Prompt.
Reproduce the listing below word for word, from its first line through the line containing "l’intérieur.", that line included.

Stored data
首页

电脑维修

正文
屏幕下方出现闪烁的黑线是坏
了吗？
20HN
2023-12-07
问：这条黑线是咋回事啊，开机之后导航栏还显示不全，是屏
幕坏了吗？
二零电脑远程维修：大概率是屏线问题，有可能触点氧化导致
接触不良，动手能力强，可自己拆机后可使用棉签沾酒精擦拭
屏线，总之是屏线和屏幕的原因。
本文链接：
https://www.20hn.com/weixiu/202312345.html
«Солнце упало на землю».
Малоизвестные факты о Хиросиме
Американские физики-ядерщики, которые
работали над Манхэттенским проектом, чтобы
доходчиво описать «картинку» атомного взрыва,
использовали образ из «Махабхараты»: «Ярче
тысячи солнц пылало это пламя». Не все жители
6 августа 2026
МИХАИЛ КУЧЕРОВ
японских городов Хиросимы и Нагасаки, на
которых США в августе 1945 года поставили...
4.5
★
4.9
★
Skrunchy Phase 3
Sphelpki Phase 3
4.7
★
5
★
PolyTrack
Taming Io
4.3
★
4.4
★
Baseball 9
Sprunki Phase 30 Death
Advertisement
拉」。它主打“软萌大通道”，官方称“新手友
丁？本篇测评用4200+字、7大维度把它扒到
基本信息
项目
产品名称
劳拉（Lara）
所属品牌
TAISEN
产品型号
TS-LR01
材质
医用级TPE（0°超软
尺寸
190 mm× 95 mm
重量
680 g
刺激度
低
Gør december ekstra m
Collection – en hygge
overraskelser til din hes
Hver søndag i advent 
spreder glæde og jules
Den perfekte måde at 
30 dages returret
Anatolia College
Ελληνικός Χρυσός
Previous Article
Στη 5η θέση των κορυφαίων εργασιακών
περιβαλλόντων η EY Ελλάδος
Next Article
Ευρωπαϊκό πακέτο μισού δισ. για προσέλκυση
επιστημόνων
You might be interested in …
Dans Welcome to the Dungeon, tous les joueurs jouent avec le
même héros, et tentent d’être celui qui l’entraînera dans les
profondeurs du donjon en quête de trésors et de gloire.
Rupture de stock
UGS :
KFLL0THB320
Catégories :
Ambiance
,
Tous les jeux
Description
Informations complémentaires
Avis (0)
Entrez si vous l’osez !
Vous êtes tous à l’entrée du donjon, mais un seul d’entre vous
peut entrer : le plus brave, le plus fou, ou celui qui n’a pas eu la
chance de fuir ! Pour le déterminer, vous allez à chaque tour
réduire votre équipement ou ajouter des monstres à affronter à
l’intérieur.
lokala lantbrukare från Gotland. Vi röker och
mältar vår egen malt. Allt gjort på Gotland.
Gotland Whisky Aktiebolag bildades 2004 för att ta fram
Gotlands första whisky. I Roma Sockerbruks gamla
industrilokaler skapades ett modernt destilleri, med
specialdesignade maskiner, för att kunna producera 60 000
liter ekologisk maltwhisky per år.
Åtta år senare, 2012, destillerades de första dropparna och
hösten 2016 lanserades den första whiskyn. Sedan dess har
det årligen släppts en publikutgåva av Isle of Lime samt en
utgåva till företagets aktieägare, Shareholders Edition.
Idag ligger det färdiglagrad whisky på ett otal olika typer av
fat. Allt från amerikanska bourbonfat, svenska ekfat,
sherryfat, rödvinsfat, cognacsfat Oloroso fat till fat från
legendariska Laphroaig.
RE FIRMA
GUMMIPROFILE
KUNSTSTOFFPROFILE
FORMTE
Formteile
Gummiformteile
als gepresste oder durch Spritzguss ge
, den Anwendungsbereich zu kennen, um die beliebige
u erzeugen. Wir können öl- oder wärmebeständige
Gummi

Task solution.
首页

电脑维修

正文
屏幕下方出现闪烁的黑线是坏
了吗？
20HN
2023-12-07
问：这条黑线是咋回事啊，开机之后导航栏还显示不全，是屏
幕坏了吗？
二零电脑远程维修：大概率是屏线问题，有可能触点氧化导致
接触不良，动手能力强，可自己拆机后可使用棉签沾酒精擦拭
屏线，总之是屏线和屏幕的原因。
本文链接：
https://www.20hn.com/weixiu/202312345.html
«Солнце упало на землю».
Малоизвестные факты о Хиросиме
Американские физики-ядерщики, которые
работали над Манхэттенским проектом, чтобы
доходчиво описать «картинку» атомного взрыва,
использовали образ из «Махабхараты»: «Ярче
тысячи солнц пылало это пламя». Не все жители
6 августа 2026
МИХАИЛ КУЧЕРОВ
японских городов Хиросимы и Нагасаки, на
которых США в августе 1945 года поставили...
4.5
★
4.9
★
Skrunchy Phase 3
Sphelpki Phase 3
4.7
★
5
★
PolyTrack
Taming Io
4.3
★
4.4
★
Baseball 9
Sprunki Phase 30 Death
Advertisement
拉」。它主打“软萌大通道”，官方称“新手友
丁？本篇测评用4200+字、7大维度把它扒到
基本信息
项目
产品名称
劳拉（Lara）
所属品牌
TAISEN
产品型号
TS-LR01
材质
医用级TPE（0°超软
尺寸
190 mm× 95 mm
重量
680 g
刺激度
低
Gør december ekstra m
Collection – en hygge
overraskelser til din hes
Hver søndag i advent 
spreder glæde og jules
Den perfekte måde at 
30 dages returret
Anatolia College
Ελληνικός Χρυσός
Previous Article
Στη 5η θέση των κορυφαίων εργασιακών
περιβαλλόντων η EY Ελλάδος
Next Article
Ευρωπαϊκό πακέτο μισού δισ. για προσέλκυση
επιστημόνων
You might be interested in …
Dans Welcome to the Dungeon, tous les joueurs jouent avec le
même héros, et tentent d’être celui qui l’entraînera dans les
profondeurs du donjon en quête de trésors et de gloire.
Rupture de stock
UGS :
KFLL0THB320
Catégories :
Ambiance
,
Tous les jeux
Description
Informations complémentaires
Avis (0)
Entrez si vous l’osez !
Vous êtes tous à l’entrée du donjon, mais un seul d’entre vous
peut entrer : le plus brave, le plus fou, ou celui qui n’a pas eu la
chance de fuir ! Pour le déterminer, vous allez à chaque tour
réduire votre équipement ou ajouter des monstres à affronter à
l’intérieur.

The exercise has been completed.